Governors, MCAs rift widens with more impeachment plots

Wednesday, July 1st, 2020 00:00 |
Nakuru County Governor, Lee Kinyanjui, with Eric Korir Kipkoech during a press conference at the county headquarters where he dared MCAs over impeachment threat. Photo/PD/Raphael Munge

Noah Chepleon and Githinji Mwangi

Rifts in various counties pitting governors and Members of  County Assemblies (MCAs) have gone a notch higher, with the ward representatives devising various strategies to cut the county bosses to size.

Among the governors feeling the political heat include Kirinyaga’s Anne Waiguru, her Kitui counterpart Charity Ngilu, Nakuru’s Lee Kinyanjui and Bungoma’s Wycliffe Wangamati. 

In Kitui, MCAs took an ugly turn on Monday when the county assembly orderlies violently ejected Ngilu’s lawyers who  had gone to respond to impeachment summons levelled against her by the ward representatives.

One of the lawyers, Morris Kimuli suffered injuries during the confrontation. On the same day, the rift pitting the  Kirinyaga MCAs against Waiguru deepened after they slashed some of the budgetary allocations for some departments.

The MCAs drastically slashed the executive’s annual budget for legal fees from Sh 60 million to only Sh1 million.

Road constructions

The assembly further flexed its muscle by cutting the proposed budget for the county secretary office from Sh111 million to zero.

According to the MCAs, the legal fees was meant to pay for lawyers who represented the embattled governor in the Senate during the impeachment motion among other legal undertakings.

Speaking to the press after passing the budget, the Budget Committee Chairman David Mathenge, explained that the Sh111 million previously allocated to the office of the county secretary will be channeled to ward based projects such as construction of roads, dispensaries and water projects.   

To spite the governor, the MCAs allocated Sh15.6 million to the deputy governor’s office.

The executive had proposed that no monies would have been allocated to the office of the Deputy Governor, Peter Ndambiri, a fierce critic of Waiguru who had openly supported the impeachment proceedings against his boss. 

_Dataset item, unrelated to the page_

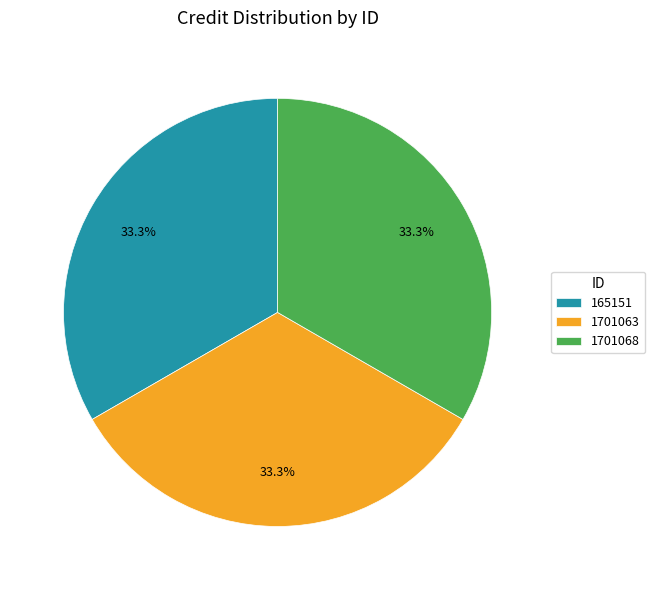

Is there a majority slice in this chart?

No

The MCAs also rejected the executive’s proposal to allocate Sh90 million to the governor’s office for the purchase of furniture.

In Nakuru, Governor Kinyanjui accused the Ward Reps of trying to extort him and even dared them to impeach him as the war of words between the two parties escalated.

A usually calm, cool and collected Kinyanjui appeared agitated during a hurriedly called press conference on Monday evening daring the MCAs to proceed with their plans. “If they think they are popular let them proceed,” dared  Kinyanjui.’

Kinyanjui said he is only answerable and accountable to the people of Nakuru, and not a few leaders, who want to advance their selfish interests at the expense of the electorate who elected them.

Last week, the assembly gave Kinyanjui 14 days to abolish the recently created office of deputy director of procurement which is held by a former aide terming it illegal. The motion was tabled by Naivasha MCA Stanley Karanja.

The joint committee observed that pooling of procurement officers had entrenched bureaucracy, resulting in delays in procurement of goods and services.

“It has eroded transparency and encouraged manipulation and graft by shifting responsibilities of all departments to one officer. The office of a deputy director does not exist in law,” the report states.

They also demanded that a decision to centralise procurement be reversed immediately failure to which they will commence impeachment proceedings against Governor Kinyanjui accusing him of abuse of office among other things.

Kinyanjui established a new directorate of procurement and appointed Samuel Wachira as its acting director October last year, a move that was widely criticized by some MCAs and a section of residents.